Sidney masih terkejut dan tidak percaya jika tiba-tiba dirinya bakal di perintah oleh seorang wanita. Tapi terpaksa juga dia menerima berkas yang sudah diserahkan padanya itu dan segera berjalan keruangan yang di pintunya di tulis huruf kapital besar Mr. SALMAN dengan warna emas dan blink-blink, betapa norak pikir Sidney.
"Hay, Susan, aku lega kau baik-baik saja, " sambut pria botak itu ketika Sidney baru membuka pintu, dari tatapannya jelas dia sedang memeriksa Susan dari ujung kepala sampai ujung kaki sambil menelan ludah.
Selama ini Sidney sering kesal dengan orang-orang yang cukup berani menatapnya tapi kali ini dia merasa jijik, dan semakin jijik dengan tiap mata yang memandangnya dari kemarin. Sidney ingin segera menyerahkan berkas itu dan pergi.
"Dasar Sidney Parker, berengsek! "
Unpat tua bangka itu sambil membanting berkasnya ke atas meja dan Sidney spontan berjengit mendengar namanya disebut dengan umpatan seperti itu.
"Pasti semua ini ulahnya! "____"Semua proposal kerjasama kita mendapat penolakan. "
"Aku turut prihatin, " jawab Sidney sebagai Susan yang seharusnya bersimpati bukannya malah ingin mengejek seperti itu.
Sidney hanya berdiri memperhatikan kegelisahan bos Susan yang berperut buncit itu saat kembali sibuk memeriksa semua berkas -berkasnya lagi.
"Pemuda sombong itu memang layak di kutuk ke neraka! "
"Dia kaya dan punya kekuasaan, dia bisa melakukan apa saja, " kata Sidney hampir ingin menyeringai andai dia tidak segera ingat dirinya kali ini adalah Susan.
"Andai kau lihat bagaimana sombongnya dia berteriak mengusirku dari kantornya. "
"Sayang sekali aku tidak melihatnya," kata Sidney ingin pura-pura bersimpati meski ternyata wajahnya masih datar-datar saja.
Kemudian Mr.

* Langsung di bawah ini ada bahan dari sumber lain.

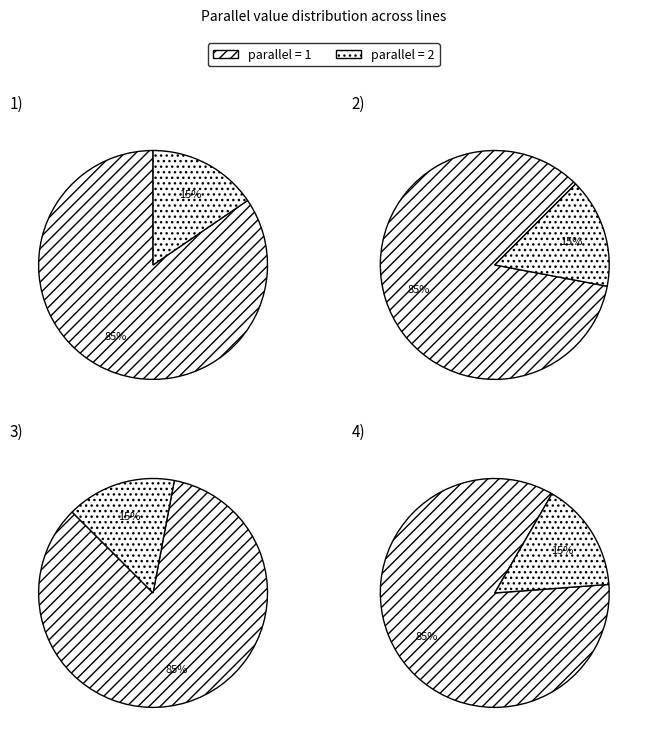

Which slice is the smallest?

2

Salman mendongak untuk menatapnya dan mengibaskan tangannya untuk meralat perkataannya, "Tidak perlu, karena kaum wanita tetap saja akan menganggapnya tampan!" kesal Mr. Salman yang kemudian kembali sibuk mengoreksi berkasnya lagi sambil meraih kaca pembesar dari ujung meja.
Mungkin dia lelah memakai kacamata tebal, karena dari tadi terlihat beberapa kali di memijit pangkal hidungnya yang bengkok setelah meletakkan kacamatanya di meja dan lebih memilih kaca pembesar.

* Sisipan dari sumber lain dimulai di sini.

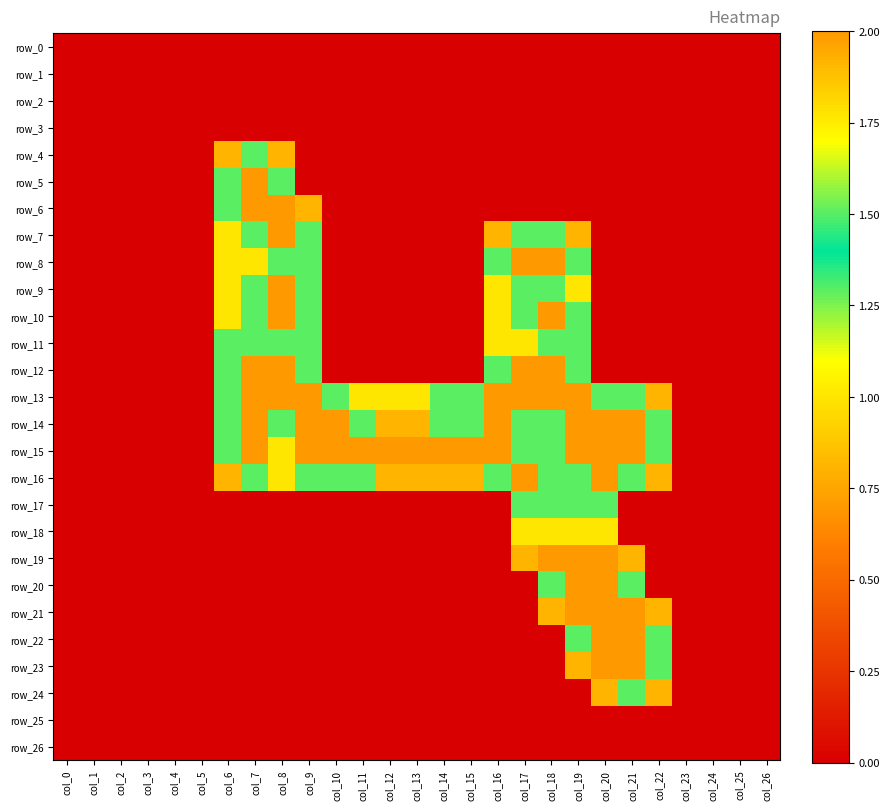

The row_20 series shows -1.2 at col_6. True or false?

False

"Sebaiknya saya, permisi. "
Buru-buru Sidney pergi tanpa menunggu pria tua itu mengijinkannya.
Begitu dia kembali keluar dari pintu langsung saja wanita berpinggang besar itu menghadangnya.
"Bagaimana, apa keluar api dari mulutnya? "
Tanyanya dengan seringai was-was.
"Kenapa tidak kau sendiri yang menyerahkan berkasnya! " kesal Sidney yang baru sadar jika baru saja dirinya telah dimanfaatkan dengan keji.
"Percayalah, Susan, wanita cantik tetap lebih berguna, " katanya sambil mengedipkan mata.
Seumur hidup Sidney paling jarang berdoa, tapi kali ini dia benar-benar berdoa agar hari ini cepat berakhir!